— Я надеюсь, что со временем память ко мне вернется, но пока я бы предпочел, чтобы слухи о моей слабости активно не муссировались. Я понимаю, что сохранить такое в тайне не удастся, но чем меньше будут об этом говорить, тем лучше. Поскольку ты — главный источник информации обо мне, я попрошу тебя не распространяться на эту тему.
Уорф, казалось, был потрясен еще сильнее.
— Ваша светлость, уверяю вас, я никогда и ни с кем не говорю ни о чем, что касается вас лично. И конечно, я не стал бы делать это сейчас.
Все лучше и лучше.
— Ты не похож на пажа или лакея. Скорее — на солдата или телохранителя. Как ты попал ко мне в услужение? Расскажи мне свою историю.
Уорф заметно занервничал.
— Я родился в Ист-Энде. Отец был портовым грузчиком и умер, когда на него свалилась большая бочка с хересом. Мать была прачкой и не могла содержать всех нас, вот я и записался в солдаты, как только подрос настолько, чтобы сойти за взрослого. А премию за добровольное поступление на службу я отдал матери, чтобы она смогла купить одежду младшим.
Теперь понятно, откуда этот акцент лондонской бедноты. Адам прошел через гостиную и открыл дверь, ведущую в спальню, посреди которой стояла кровать под тяжелым балдахином из голубой и золотистой парчи.
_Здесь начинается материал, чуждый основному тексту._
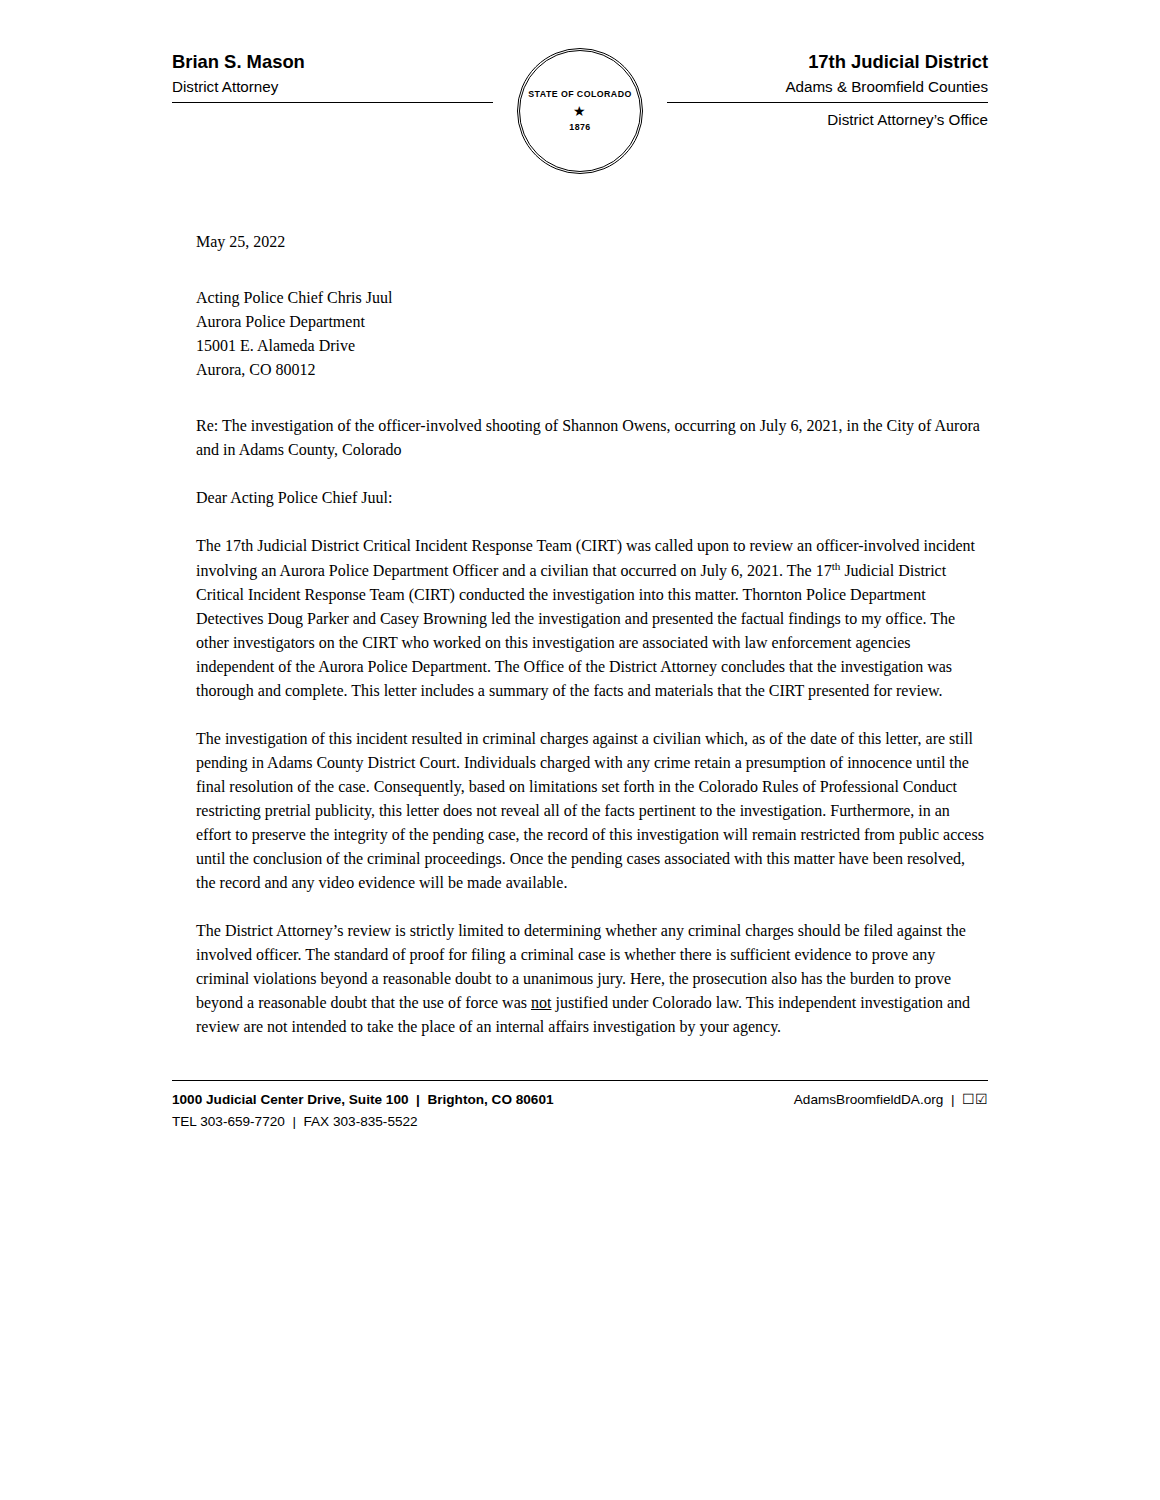Brian S. Mason
District Attorney
STATE OF COLORADO ★ 1876
17th Judicial District
Adams & Broomfield Counties
District Attorney’s Office
May 25, 2022
Acting Police Chief Chris Juul
Aurora Police Department
15001 E. Alameda Drive
Aurora, CO 80012
Re: The investigation of the officer-involved shooting of Shannon Owens, occurring on July 6, 2021, in the City of Aurora and in Adams County, Colorado
Dear Acting Police Chief Juul:
The 17th Judicial District Critical Incident Response Team (CIRT) was called upon to review an officer-involved incident involving an Aurora Police Department Officer and a civilian that occurred on July 6, 2021. The 17th Judicial District Critical Incident Response Team (CIRT) conducted the investigation into this matter. Thornton Police Department Detectives Doug Parker and Casey Browning led the investigation and presented the factual findings to my office. The other investigators on the CIRT who worked on this investigation are associated with law enforcement agencies independent of the Aurora Police Department. The Office of the District Attorney concludes that the investigation was thorough and complete. This letter includes a summary of the facts and materials that the CIRT presented for review.
The investigation of this incident resulted in criminal charges against a civilian which, as of the date of this letter, are still pending in Adams County District Court. Individuals charged with any crime retain a presumption of innocence until the final resolution of the case. Consequently, based on limitations set forth in the Colorado Rules of Professional Conduct restricting pretrial publicity, this letter does not reveal all of the facts pertinent to the investigation. Furthermore, in an effort to preserve the integrity of the pending case, the record of this investigation will remain restricted from public access until the conclusion of the criminal proceedings. Once the pending cases associated with this matter have been resolved, the record and any video evidence will be made available.
The District Attorney’s review is strictly limited to determining whether any criminal charges should be filed against the involved officer. The standard of proof for filing a criminal case is whether there is sufficient evidence to prove any criminal violations beyond a reasonable doubt to a unanimous jury. Here, the prosecution also has the burden to prove beyond a reasonable doubt that the use of force was not justified under Colorado law. This independent investigation and review are not intended to take the place of an internal affairs investigation by your agency.
1000 Judicial Center Drive, Suite 100 | Brighton, CO 80601
TEL 303-659-7720 | FAX 303-835-5522
AdamsBroomfieldDA.org | ☐☑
— Сколько тебе было тогда на самом деле лет?
— Тринадцать. Но я был крупным парнем, меня взяли без вопросов.
Адам прошелся по спальне. Уорф держался у него за спиной. Еще одна дверь вела в просторную гардеробную, полную сорочек, бриджей, панталон, сюртуков, камзолов и фраков, висящих на специальных вешалках. Сапоги, шляпы и другие аксессуары мужского костюма были аккуратно разложены по полкам.
— Господи, я действительно ношу все эти наряды?
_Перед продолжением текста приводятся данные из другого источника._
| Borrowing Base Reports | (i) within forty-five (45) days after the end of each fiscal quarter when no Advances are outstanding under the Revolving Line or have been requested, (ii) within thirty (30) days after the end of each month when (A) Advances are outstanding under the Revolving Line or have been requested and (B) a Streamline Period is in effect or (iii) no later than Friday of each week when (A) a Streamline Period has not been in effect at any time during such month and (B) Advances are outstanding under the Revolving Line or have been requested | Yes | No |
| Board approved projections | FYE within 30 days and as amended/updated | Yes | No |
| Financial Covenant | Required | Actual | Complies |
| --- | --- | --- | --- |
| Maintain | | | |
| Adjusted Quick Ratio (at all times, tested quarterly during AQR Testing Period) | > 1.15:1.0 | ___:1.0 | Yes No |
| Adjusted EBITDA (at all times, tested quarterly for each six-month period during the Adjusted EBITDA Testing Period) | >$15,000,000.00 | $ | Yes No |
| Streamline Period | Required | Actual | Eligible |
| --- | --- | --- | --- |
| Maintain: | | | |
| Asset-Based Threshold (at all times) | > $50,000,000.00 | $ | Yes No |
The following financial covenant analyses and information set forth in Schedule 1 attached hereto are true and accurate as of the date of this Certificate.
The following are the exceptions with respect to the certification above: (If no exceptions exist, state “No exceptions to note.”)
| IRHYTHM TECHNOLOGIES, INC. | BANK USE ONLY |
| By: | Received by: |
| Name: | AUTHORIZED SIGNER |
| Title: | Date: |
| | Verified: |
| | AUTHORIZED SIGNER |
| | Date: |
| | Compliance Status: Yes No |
— Ваша светлость известен своим безупречным вкусом в одежде — вы никогда не позволяете себе выглядеть слишком вызывающе — и никогда слишком консервативно, — чересчур помпезно, на взгляд Адама, сообщил ему слуга.
— Полагаю, что во многом обязан тебе своей репутацией. — Адам пощупал ткань одной из множества хлопчатобумажных сорочек, которые висели на специальной деревянной раме в форме мужских плеч. Дверь на дальнем конце бесконечной гардеробной вела в комнату самого Уорфа. Его спальня имела еще одну дверь — отдельный выход в коридор. — Как случилось, что ты стал моим слугой?
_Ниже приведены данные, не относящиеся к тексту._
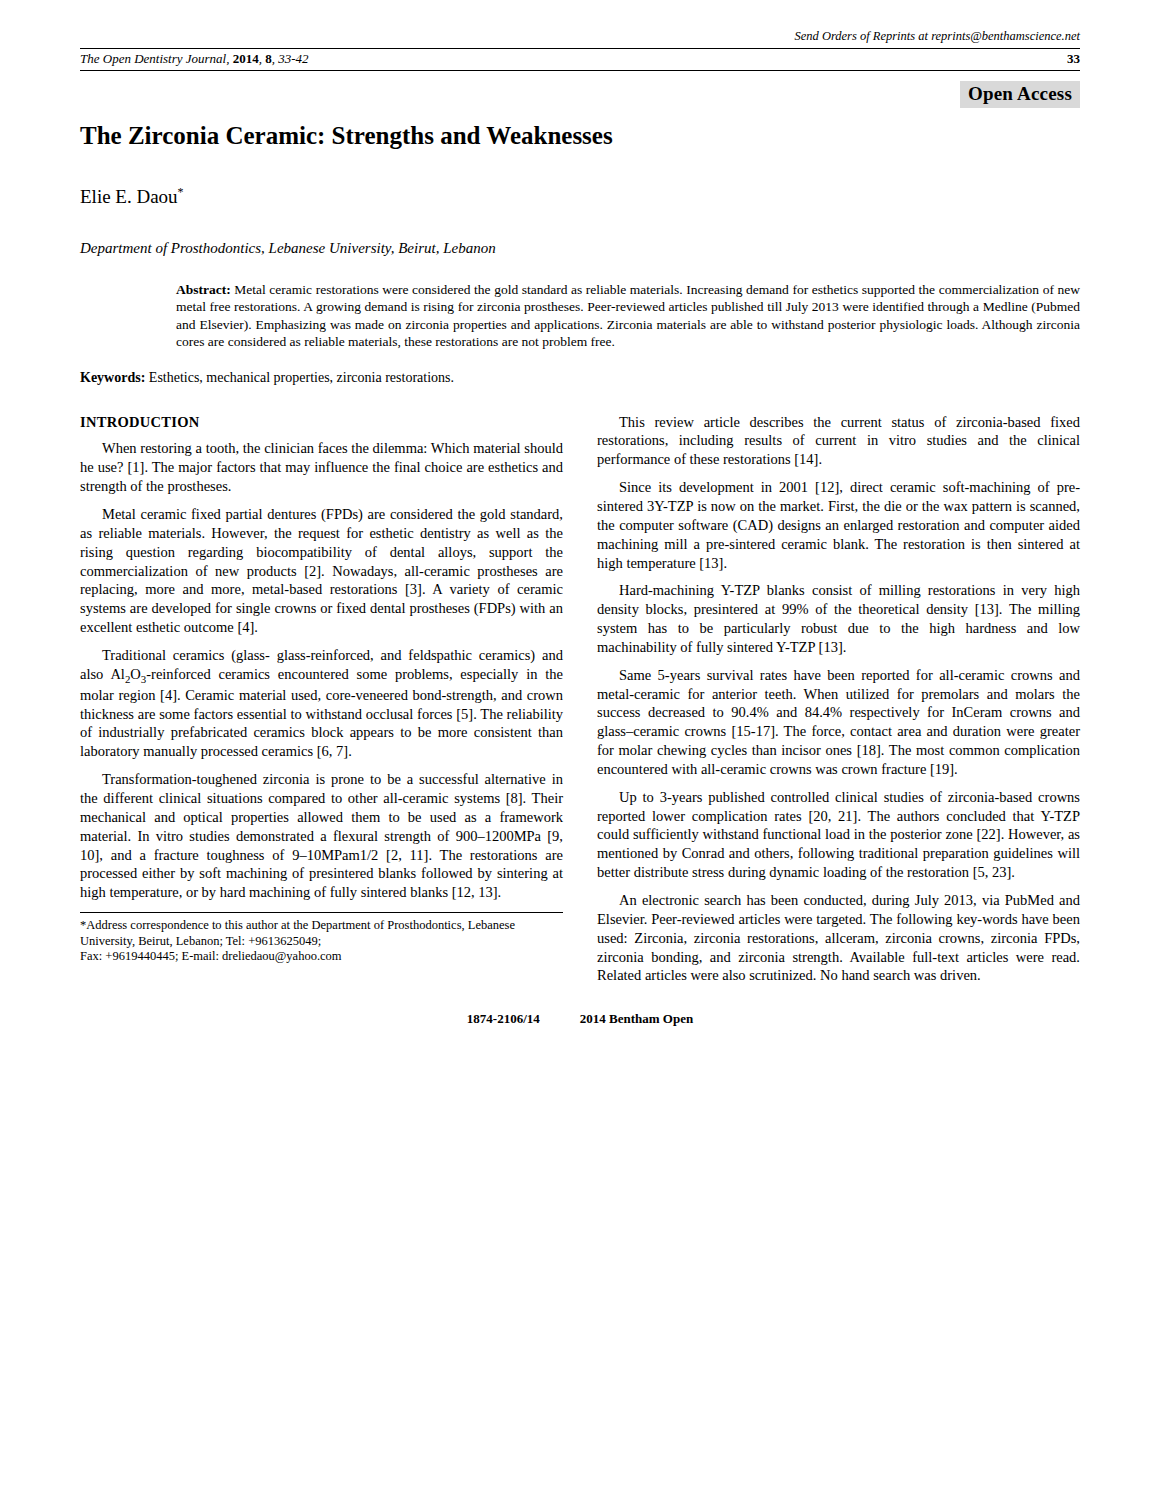Send Orders of Reprints at reprints@benthamscience.net
The Open Dentistry Journal, 2014, 8, 33-42 33
Open Access
The Zirconia Ceramic: Strengths and Weaknesses
Elie E. Daou*
Department of Prosthodontics, Lebanese University, Beirut, Lebanon
Abstract: Metal ceramic restorations were considered the gold standard as reliable materials. Increasing demand for esthetics supported the commercialization of new metal free restorations. A growing demand is rising for zirconia prostheses. Peer-reviewed articles published till July 2013 were identified through a Medline (Pubmed and Elsevier). Emphasizing was made on zirconia properties and applications. Zirconia materials are able to withstand posterior physiologic loads. Although zirconia cores are considered as reliable materials, these restorations are not problem free.
Keywords: Esthetics, mechanical properties, zirconia restorations.
INTRODUCTION
When restoring a tooth, the clinician faces the dilemma: Which material should he use? [1]. The major factors that may influence the final choice are esthetics and strength of the prostheses.
Metal ceramic fixed partial dentures (FPDs) are considered the gold standard, as reliable materials. However, the request for esthetic dentistry as well as the rising question regarding biocompatibility of dental alloys, support the commercialization of new products [2]. Nowadays, all-ceramic prostheses are replacing, more and more, metal-based restorations [3]. A variety of ceramic systems are developed for single crowns or fixed dental prostheses (FDPs) with an excellent esthetic outcome [4].
Traditional ceramics (glass- glass-reinforced, and feldspathic ceramics) and also Al2O3-reinforced ceramics encountered some problems, especially in the molar region [4]. Ceramic material used, core-veneered bond-strength, and crown thickness are some factors essential to withstand occlusal forces [5]. The reliability of industrially prefabricated ceramics block appears to be more consistent than laboratory manually processed ceramics [6, 7].
Transformation-toughened zirconia is prone to be a successful alternative in the different clinical situations compared to other all-ceramic systems [8]. Their mechanical and optical properties allowed them to be used as a framework material. In vitro studies demonstrated a flexural strength of 900–1200MPa [9, 10], and a fracture toughness of 9–10MPam1/2 [2, 11]. The restorations are processed either by soft machining of presintered blanks followed by sintering at high temperature, or by hard machining of fully sintered blanks [12, 13].
*Address correspondence to this author at the Department of Prosthodontics, Lebanese University, Beirut, Lebanon; Tel: +9613625049;
Fax: +9619440445; E-mail: dreliedaou@yahoo.com
This review article describes the current status of zirconia-based fixed restorations, including results of current in vitro studies and the clinical performance of these restorations [14].
Since its development in 2001 [12], direct ceramic soft-machining of pre-sintered 3Y-TZP is now on the market. First, the die or the wax pattern is scanned, the computer software (CAD) designs an enlarged restoration and computer aided machining mill a pre-sintered ceramic blank. The restoration is then sintered at high temperature [13].
Hard-machining Y-TZP blanks consist of milling restorations in very high density blocks, presintered at 99% of the theoretical density [13]. The milling system has to be particularly robust due to the high hardness and low machinability of fully sintered Y-TZP [13].
Same 5-years survival rates have been reported for all-ceramic crowns and metal-ceramic for anterior teeth. When utilized for premolars and molars the success decreased to 90.4% and 84.4% respectively for InCeram crowns and glass–ceramic crowns [15-17]. The force, contact area and duration were greater for molar chewing cycles than incisor ones [18]. The most common complication encountered with all-ceramic crowns was crown fracture [19].
Up to 3-years published controlled clinical studies of zirconia-based crowns reported lower complication rates [20, 21]. The authors concluded that Y-TZP could sufficiently withstand functional load in the posterior zone [22]. However, as mentioned by Conrad and others, following traditional preparation guidelines will better distribute stress during dynamic loading of the restoration [5, 23].
An electronic search has been conducted, during July 2013, via PubMed and Elsevier. Peer-reviewed articles were targeted. The following key-words have been used: Zirconia, zirconia restorations, allceram, zirconia crowns, zirconia FPDs, zirconia bonding, and zirconia strength. Available full-text articles were read. Related articles were also scrutinized. No hand search was driven.
1874-2106/142014 Bentham Open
— Меня комиссовали из армии, когда после ранения я заболел сыпным тифом. Моего товарища Рега и меня отправили домой помереть или выздороветь — как будет угодно Богу. В Лондоне на нас напала банда пьяных головорезов. Нас обоих успели крепко побить до того, как появился майор Рэндалл и всех их разогнал.
— Один? Всех? Сколько их было?
— Мы с Регом уложили четверых, но оставались еще четверо. Если бы мы были в хорошей форме, — задумчиво добавил Уорф, — мы бы и с остальными справились, но тогда тиф нас крепко подкосил. И все же нам выпало редкое удовольствие увидеть майора в деле. Майор считал, что отставные солдаты не должны голодать и жить на улице, поэтому он нас обоих привел к вам и спросил, можете ли вы дать нам работу. Я был бы счастлив мыть полы на кухне, лишь бы меня кормили и не лишали крыши над головой, но вы дали мне больше. Вы сказали, что вам нужен личный слуга, и спросили, готов ли я научиться этому ремеслу. Я ответил согласием, и вы наняли мне инструктора из агентства, который научил меня всяким хитростям, касающимся гардероба джентльмена.
Наверное, Адам уже и тогда чувствовал, что верность ценнее рекомендаций.
— Должно быть, ты мне понравился, если я дал тебе возможность освоить новую профессию.
— Это, конечно, плюс то, что, хотя мне тогда порой и еды себе купить было не на что, одежда моя всегда была в порядке, — с усмешкой сказал Уорф. — С моей фигурой циркового силача модником мне быть не суждено, и я это всегда понимал, зато наряжать вас стало для меня истинным удовольствием. — Он окинул быстрым взглядом одежду Адама. — То, что сейчас на вас, — неплохо, но не соответствует нашим стандартам.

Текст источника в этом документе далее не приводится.